When troubled introvert Rowan (Lee Marshall) is invited to spend a cottage weekend in the woods with her friend Emily (Lauren Beatty), she isn't expecting to be the third wheel to Emily's boyfriend Brendan (Aris Tyros), who clearly isn't thrilled about Rowan's presence either. When the stilted conversation becomes too much for Rowan, she starts drinking way past the point of tolerance, and her post-blackout nightmares are frighteningly hazy. Soon she's experiencing troubling visions and falling in and out of consciousness, waking up to strange cuts on her arms she can't explain — but suspects that beautiful, perfect, unflappable Emily might be hiding a dark secret.

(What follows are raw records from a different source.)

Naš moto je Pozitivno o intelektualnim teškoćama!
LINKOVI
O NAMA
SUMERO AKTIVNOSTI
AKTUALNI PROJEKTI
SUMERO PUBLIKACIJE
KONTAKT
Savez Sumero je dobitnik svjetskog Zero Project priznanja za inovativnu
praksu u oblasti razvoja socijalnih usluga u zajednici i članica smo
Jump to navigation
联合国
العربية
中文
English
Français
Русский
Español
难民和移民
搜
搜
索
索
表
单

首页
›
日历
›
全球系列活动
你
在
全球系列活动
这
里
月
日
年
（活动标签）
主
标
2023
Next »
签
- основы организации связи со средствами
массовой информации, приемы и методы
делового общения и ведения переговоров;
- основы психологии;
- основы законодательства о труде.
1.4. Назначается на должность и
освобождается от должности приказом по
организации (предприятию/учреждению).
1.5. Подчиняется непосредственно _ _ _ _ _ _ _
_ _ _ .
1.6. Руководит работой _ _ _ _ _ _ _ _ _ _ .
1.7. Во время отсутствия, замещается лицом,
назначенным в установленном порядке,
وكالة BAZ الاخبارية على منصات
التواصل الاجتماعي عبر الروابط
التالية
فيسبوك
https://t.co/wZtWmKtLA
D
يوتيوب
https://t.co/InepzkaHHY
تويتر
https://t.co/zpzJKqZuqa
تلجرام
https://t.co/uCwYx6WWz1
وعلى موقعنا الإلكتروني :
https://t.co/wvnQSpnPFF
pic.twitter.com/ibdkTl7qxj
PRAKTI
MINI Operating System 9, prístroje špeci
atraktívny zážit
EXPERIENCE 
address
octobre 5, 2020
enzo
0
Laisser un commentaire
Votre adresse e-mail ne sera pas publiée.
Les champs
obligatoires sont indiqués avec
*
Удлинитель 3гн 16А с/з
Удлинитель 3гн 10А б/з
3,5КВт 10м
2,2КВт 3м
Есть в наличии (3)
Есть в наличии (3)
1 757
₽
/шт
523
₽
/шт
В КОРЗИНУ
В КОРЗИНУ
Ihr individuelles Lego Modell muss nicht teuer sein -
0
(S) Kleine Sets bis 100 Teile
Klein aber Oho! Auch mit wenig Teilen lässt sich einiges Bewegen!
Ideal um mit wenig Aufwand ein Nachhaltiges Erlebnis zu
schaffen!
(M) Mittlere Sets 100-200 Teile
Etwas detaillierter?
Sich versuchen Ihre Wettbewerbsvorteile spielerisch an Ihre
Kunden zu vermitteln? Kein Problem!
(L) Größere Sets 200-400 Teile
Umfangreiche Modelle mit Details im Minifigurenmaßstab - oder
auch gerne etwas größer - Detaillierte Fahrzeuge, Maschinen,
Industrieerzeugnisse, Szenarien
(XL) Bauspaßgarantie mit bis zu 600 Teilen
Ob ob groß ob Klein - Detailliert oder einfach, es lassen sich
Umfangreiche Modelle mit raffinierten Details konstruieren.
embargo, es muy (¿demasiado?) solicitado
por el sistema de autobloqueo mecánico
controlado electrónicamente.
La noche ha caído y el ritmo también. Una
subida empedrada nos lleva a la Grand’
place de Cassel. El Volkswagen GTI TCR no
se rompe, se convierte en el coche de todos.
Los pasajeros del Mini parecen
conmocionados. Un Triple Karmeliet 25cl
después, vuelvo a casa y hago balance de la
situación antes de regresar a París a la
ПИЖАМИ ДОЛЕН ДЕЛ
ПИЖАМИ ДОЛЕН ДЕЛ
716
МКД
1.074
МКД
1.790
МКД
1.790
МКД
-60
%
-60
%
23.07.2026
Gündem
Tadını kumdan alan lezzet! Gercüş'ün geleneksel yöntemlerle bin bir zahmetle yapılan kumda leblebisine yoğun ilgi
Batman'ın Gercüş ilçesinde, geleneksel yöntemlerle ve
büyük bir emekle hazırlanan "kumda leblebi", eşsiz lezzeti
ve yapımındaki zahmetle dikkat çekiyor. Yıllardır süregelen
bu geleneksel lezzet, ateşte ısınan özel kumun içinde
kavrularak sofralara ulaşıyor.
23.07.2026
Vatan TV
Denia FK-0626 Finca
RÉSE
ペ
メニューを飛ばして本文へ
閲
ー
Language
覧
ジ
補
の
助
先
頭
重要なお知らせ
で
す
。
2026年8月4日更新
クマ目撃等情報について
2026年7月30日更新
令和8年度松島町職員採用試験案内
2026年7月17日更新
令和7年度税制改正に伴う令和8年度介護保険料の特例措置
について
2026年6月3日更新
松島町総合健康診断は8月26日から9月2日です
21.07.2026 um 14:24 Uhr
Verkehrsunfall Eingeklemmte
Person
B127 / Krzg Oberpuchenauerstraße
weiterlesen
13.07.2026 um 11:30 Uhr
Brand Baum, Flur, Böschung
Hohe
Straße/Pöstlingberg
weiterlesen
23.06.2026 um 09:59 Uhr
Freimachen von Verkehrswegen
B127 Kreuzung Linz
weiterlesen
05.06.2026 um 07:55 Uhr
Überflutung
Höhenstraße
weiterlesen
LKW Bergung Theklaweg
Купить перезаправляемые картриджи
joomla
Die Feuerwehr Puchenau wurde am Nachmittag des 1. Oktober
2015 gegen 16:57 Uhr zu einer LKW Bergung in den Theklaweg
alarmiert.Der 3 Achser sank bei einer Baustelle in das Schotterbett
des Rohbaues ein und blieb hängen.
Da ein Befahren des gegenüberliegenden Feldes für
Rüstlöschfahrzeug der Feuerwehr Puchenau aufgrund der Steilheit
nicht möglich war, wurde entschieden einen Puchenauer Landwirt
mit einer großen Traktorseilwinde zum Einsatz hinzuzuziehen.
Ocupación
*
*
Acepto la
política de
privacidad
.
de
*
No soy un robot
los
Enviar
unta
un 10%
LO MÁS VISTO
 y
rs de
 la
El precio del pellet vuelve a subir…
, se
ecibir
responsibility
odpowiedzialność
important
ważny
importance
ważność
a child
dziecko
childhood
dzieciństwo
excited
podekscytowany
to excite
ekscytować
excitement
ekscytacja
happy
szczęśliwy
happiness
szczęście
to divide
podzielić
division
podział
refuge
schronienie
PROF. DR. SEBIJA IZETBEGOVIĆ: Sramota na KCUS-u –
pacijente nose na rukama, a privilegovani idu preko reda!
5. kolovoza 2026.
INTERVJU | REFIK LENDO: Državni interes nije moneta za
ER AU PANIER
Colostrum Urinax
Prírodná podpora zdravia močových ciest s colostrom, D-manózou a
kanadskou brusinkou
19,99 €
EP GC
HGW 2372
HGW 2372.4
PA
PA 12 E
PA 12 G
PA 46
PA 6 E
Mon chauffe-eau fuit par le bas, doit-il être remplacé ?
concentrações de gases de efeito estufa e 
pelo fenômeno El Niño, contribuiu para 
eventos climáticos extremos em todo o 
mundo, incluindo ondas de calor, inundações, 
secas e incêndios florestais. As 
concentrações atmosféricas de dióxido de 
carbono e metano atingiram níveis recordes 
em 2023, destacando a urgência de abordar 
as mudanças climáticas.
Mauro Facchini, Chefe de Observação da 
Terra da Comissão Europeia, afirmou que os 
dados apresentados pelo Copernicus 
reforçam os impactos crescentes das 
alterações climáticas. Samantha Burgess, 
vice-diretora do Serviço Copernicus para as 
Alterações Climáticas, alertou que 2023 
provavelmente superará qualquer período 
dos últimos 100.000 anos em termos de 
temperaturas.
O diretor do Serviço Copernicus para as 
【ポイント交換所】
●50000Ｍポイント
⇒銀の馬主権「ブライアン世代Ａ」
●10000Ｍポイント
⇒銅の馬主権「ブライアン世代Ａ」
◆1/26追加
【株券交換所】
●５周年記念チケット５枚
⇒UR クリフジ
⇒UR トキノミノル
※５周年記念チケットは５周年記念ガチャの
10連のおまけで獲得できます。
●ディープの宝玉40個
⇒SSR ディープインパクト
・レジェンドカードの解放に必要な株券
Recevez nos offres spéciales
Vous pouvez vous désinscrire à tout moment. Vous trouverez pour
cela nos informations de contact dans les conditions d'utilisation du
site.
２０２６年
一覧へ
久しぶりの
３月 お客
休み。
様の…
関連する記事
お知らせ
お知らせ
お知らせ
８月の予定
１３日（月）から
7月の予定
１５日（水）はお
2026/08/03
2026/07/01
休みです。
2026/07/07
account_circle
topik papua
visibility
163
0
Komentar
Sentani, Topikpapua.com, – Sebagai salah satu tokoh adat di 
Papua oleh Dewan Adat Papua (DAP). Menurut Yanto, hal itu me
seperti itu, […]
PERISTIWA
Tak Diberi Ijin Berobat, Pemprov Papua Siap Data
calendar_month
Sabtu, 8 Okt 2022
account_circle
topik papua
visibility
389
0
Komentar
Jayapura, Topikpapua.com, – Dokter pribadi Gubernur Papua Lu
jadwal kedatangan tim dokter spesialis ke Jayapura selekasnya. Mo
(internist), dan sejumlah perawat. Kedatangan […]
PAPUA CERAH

"Cabin in the woods" horror films often explore themes of physical and emotional isolation, but rarely do they focus on how awkward the forced togetherness of a cottage trip can be. The performances in Bleed with Me feel natural and believable, which makes the contrast between Emily and Brendan's easy confidence and Rowan's shyness even more uncomfortable to watch, especially when a severely intoxicated Rowan starts muttering odd stories about a woman who followed her home. As the film progresses and we begin to see the full extent of Rowan's potentially-obsessive relationship with Emily, determining what's really going on at the cottage becomes more ambiguous.

Bleed with Me's scares are more psychological than the film's title might suggest, and much of it is present in surreal, disturbing visuals like a forest of dead hares strung up in trees. The slow buildup towards something more sinister occurs as Rowan's own nightmares start to bleed into reality, and while the film avoids obvious tropes, there are clear themes present about the destructiveness — and crushing loneliness — of desperately needing to belong.

Fantasia International Film Festival is taking place online from August 20 to September 2.